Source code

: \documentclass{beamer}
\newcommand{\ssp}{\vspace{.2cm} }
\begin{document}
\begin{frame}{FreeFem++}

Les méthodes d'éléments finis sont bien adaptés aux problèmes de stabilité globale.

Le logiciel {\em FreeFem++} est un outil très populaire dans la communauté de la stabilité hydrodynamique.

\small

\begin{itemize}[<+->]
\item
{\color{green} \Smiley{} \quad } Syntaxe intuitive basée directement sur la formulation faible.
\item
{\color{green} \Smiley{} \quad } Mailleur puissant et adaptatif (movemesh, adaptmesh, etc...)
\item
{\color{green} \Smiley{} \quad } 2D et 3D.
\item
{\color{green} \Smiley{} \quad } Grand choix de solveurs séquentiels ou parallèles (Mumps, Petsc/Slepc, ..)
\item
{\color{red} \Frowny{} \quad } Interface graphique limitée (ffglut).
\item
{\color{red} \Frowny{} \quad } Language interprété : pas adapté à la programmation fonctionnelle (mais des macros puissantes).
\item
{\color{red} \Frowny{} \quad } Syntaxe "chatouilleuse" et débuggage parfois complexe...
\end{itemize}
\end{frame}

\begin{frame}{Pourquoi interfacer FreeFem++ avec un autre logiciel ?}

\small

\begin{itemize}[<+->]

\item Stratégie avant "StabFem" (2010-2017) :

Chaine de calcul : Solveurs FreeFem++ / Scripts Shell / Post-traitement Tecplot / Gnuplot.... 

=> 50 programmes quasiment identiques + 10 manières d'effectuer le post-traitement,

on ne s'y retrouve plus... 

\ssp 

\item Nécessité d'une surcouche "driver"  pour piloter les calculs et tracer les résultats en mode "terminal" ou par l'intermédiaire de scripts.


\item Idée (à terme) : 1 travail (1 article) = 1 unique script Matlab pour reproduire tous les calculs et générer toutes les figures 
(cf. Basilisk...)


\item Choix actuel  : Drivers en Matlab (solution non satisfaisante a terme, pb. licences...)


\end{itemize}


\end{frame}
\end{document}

..............................

▶ **What the task requires**
Reproduce each entry above without a single difference.

▶ **Expected answer**
Source code

: \documentclass{beamer}
\newcommand{\ssp}{\vspace{.2cm} }
\begin{document}
\begin{frame}{FreeFem++}

Les méthodes d'éléments finis sont bien adaptés aux problèmes de stabilité globale.

Le logiciel {\em FreeFem++} est un outil très populaire dans la communauté de la stabilité hydrodynamique.

\small

\begin{itemize}[<+->]
\item
{\color{green} \Smiley{} \quad } Syntaxe intuitive basée directement sur la formulation faible.
\item
{\color{green} \Smiley{} \quad } Mailleur puissant et adaptatif (movemesh, adaptmesh, etc...)
\item
{\color{green} \Smiley{} \quad } 2D et 3D.
\item
{\color{green} \Smiley{} \quad } Grand choix de solveurs séquentiels ou parallèles (Mumps, Petsc/Slepc, ..)
\item
{\color{red} \Frowny{} \quad } Interface graphique limitée (ffglut).
\item
{\color{red} \Frowny{} \quad } Language interprété : pas adapté à la programmation fonctionnelle (mais des macros puissantes).
\item
{\color{red} \Frowny{} \quad } Syntaxe "chatouilleuse" et débuggage parfois complexe...
\end{itemize}
\end{frame}

\begin{frame}{Pourquoi interfacer FreeFem++ avec un autre logiciel ?}

\small

\begin{itemize}[<+->]

\item Stratégie avant "StabFem" (2010-2017) :

Chaine de calcul : Solveurs FreeFem++ / Scripts Shell / Post-traitement Tecplot / Gnuplot.... 

=> 50 programmes quasiment identiques + 10 manières d'effectuer le post-traitement,

on ne s'y retrouve plus... 

\ssp 

\item Nécessité d'une surcouche "driver"  pour piloter les calculs et tracer les résultats en mode "terminal" ou par l'intermédiaire de scripts.


\item Idée (à terme) : 1 travail (1 article) = 1 unique script Matlab pour reproduire tous les calculs et générer toutes les figures 
(cf. Basilisk...)


\item Choix actuel  : Drivers en Matlab (solution non satisfaisante a terme, pb. licences...)


\end{itemize}


\end{frame}
\end{document}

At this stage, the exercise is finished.